START Data extracts

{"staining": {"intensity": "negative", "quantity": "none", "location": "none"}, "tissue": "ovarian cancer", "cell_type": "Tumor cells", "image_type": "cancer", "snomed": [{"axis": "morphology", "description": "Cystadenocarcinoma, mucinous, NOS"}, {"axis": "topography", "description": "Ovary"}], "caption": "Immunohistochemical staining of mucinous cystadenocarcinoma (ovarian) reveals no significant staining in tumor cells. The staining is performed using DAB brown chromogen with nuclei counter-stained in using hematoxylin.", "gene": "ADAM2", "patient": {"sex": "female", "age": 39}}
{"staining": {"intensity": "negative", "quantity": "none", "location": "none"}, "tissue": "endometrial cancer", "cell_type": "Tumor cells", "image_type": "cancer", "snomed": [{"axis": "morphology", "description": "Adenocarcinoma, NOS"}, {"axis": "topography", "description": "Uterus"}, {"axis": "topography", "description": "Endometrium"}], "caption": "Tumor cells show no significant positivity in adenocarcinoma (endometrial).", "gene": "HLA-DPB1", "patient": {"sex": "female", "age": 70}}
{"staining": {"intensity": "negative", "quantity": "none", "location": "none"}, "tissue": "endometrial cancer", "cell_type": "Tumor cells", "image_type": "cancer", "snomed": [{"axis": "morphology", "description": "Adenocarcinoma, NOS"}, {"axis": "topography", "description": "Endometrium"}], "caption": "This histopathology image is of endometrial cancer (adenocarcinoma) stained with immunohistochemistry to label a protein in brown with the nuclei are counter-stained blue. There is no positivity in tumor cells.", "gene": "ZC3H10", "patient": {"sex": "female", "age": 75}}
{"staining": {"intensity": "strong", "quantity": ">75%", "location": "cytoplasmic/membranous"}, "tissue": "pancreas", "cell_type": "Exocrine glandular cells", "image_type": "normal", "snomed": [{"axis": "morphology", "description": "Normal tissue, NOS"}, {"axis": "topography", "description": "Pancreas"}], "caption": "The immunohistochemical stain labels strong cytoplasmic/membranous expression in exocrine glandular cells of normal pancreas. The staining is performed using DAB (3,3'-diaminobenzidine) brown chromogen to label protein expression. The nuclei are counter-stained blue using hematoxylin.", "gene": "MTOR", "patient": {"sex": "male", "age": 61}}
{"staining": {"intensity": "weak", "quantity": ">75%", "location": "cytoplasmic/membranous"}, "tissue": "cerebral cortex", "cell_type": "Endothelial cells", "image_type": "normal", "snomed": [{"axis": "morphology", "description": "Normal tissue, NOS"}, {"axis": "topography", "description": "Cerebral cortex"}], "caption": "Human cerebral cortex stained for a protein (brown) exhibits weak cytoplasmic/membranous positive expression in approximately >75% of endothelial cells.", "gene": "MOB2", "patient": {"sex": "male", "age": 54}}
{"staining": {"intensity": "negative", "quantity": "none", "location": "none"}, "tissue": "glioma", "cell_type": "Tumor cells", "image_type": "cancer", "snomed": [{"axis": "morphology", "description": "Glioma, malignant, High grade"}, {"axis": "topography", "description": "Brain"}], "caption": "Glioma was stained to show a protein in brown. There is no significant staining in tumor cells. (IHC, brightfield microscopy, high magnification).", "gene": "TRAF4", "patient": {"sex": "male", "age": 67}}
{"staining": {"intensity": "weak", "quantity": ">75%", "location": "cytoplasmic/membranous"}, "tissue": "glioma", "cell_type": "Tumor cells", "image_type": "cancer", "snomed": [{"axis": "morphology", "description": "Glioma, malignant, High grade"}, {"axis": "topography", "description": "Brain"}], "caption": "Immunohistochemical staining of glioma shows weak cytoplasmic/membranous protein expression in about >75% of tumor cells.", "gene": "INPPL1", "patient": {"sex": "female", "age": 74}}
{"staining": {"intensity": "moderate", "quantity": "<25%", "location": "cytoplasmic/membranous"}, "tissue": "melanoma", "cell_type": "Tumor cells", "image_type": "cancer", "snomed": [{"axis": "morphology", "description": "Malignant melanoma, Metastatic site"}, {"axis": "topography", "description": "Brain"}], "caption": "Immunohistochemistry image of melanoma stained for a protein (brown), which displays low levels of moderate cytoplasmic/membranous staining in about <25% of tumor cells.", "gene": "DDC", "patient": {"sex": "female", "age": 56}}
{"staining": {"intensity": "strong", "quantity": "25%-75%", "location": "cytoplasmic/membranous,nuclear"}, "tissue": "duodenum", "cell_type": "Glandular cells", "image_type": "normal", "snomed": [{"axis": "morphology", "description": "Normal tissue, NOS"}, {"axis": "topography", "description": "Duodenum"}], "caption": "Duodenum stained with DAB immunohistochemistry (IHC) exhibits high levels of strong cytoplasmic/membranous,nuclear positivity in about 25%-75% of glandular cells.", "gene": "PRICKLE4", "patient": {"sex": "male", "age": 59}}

END Data extracts

### Work to complete:
Every line from the line containing "histopathology image is" through the line containing "immunohistochemical stain labels" in the records above must be retyped exactly. Leave out the rest.

### Result for this task:
{"staining": {"intensity": "negative", "quantity": "none", "location": "none"}, "tissue": "endometrial cancer", "cell_type": "Tumor cells", "image_type": "cancer", "snomed": [{"axis": "morphology", "description": "Adenocarcinoma, NOS"}, {"axis": "topography", "description": "Endometrium"}], "caption": "This histopathology image is of endometrial cancer (adenocarcinoma) stained with immunohistochemistry to label a protein in brown with the nuclei are counter-stained blue. There is no positivity in tumor cells.", "gene": "ZC3H10", "patient": {"sex": "female", "age": 75}}
{"staining": {"intensity": "strong", "quantity": ">75%", "location": "cytoplasmic/membranous"}, "tissue": "pancreas", "cell_type": "Exocrine glandular cells", "image_type": "normal", "snomed": [{"axis": "morphology", "description": "Normal tissue, NOS"}, {"axis": "topography", "description": "Pancreas"}], "caption": "The immunohistochemical stain labels strong cytoplasmic/membranous expression in exocrine glandular cells of normal pancreas. The staining is performed using DAB (3,3'-diaminobenzidine) brown chromogen to label protein expression. The nuclei are counter-stained blue using hematoxylin.", "gene": "MTOR", "patient": {"sex": "male", "age": 61}}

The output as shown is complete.